# Computing an average for a data set that contains NULL values

#### Dnelson

##### New Member
Hi all!
We are working on some software that shows the mean for a set of students. Currently, the calculation is being done in a manner that includes the students that haven't yet been graded. I have questioned the logic that our developers used and they have asked me to validate the methodology that should be used.

For example, we have 5 students and only 1 has been graded. On a 1-5 scale, the student received a 5.

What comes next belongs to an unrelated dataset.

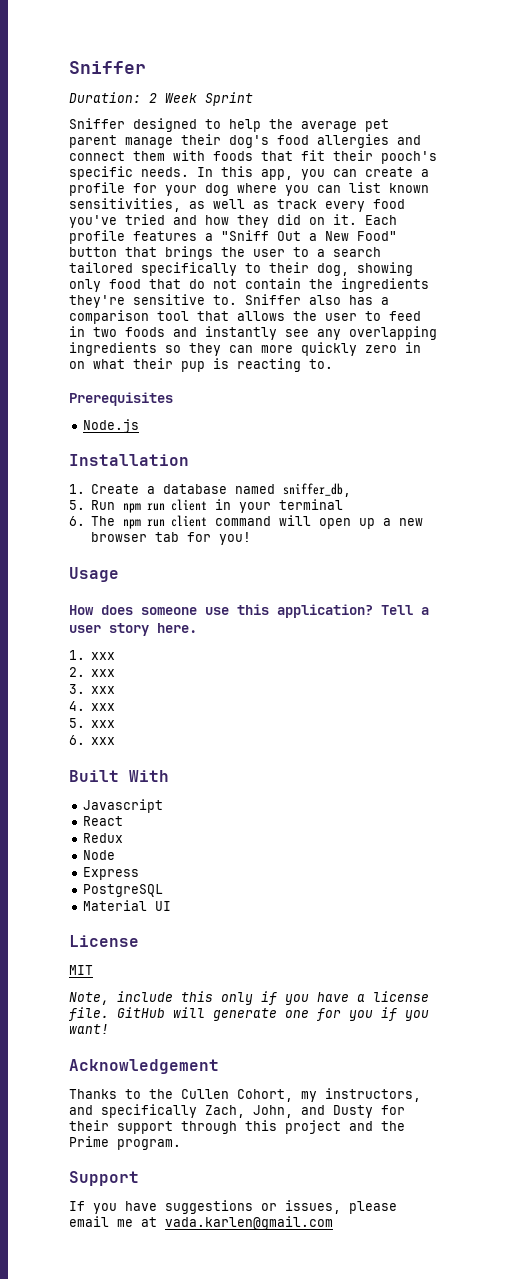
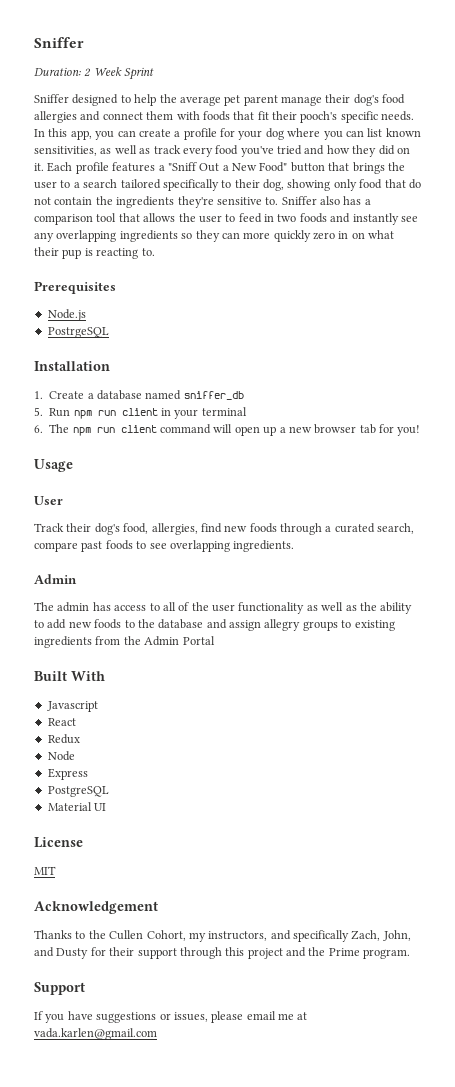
(139, 426) none -> [47,327,109,338] // PostrgeSQL
[283,483,352,497] sniffer_db, -> [183,391,244,400] sniffer_db
[69,604,429,618] [69,623,197,636] [69,650,116,660] [69,667,116,677] [69,684,116,694] [69,701,116,711] [69,718,116,728] [69,735,116,745] How does someone use this application? Tell a user story here. // 1. xxx // 2. xxx // 3. xxx // 4. xxx // 5. xxx // 6. xxx -> [34,496,63,505] [34,523,415,535] [34,540,295,552] [34,574,77,584] [34,602,413,614] [34,619,395,631] [34,636,215,648] User // Track their dog's food, allergies, find new foods through a curated search, compare past foods to see overlapping ingredients. // Admin // The admin has access to all of the user functionality as well as the ability to add new foods to the database and assign allegry groups to existing ingredients from the Admin Portal
[69,991,429,1005] [69,1007,429,1021] [69,1024,109,1034] // Note, include this only if you have a license file. GitHub will generate one for you if you want! -> (56, 870) none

The current averaging is calculated as the sum of the scores (5) divided by the number of students (5). So 5/5=1

My understanding is that this should be the sum of the scores (5) divided by the number of scores (1). So 5/1=5

Is there a "right" way to handle this? If so, can anyone point me to an article that explains this so that I can talk further with our development team?

Thanks!
Dan

#### Dnelson

##### New Member
Does anyone have an answer to this? It would be greatly appreciated...

#### noetsi

##### Fortran must die
This is a question that depends on your research definitions. A mean is the sum of the scores divided by the number of units used. If your research question is the mean of those who have been graded than you would add up the scores of those graded (not those who took the test) and divide by the number graded. I can't think of any research question that would be validly addressed by adding up the scores of those graded and divide by the number who took the test.

Essentially you are assigning zeros to people who took the test and were not graded if you do what you mentioned above and that does not seem to get at what you want to know (although of course I don't know what your research question is). Many of these students may well score above zero when they are graded.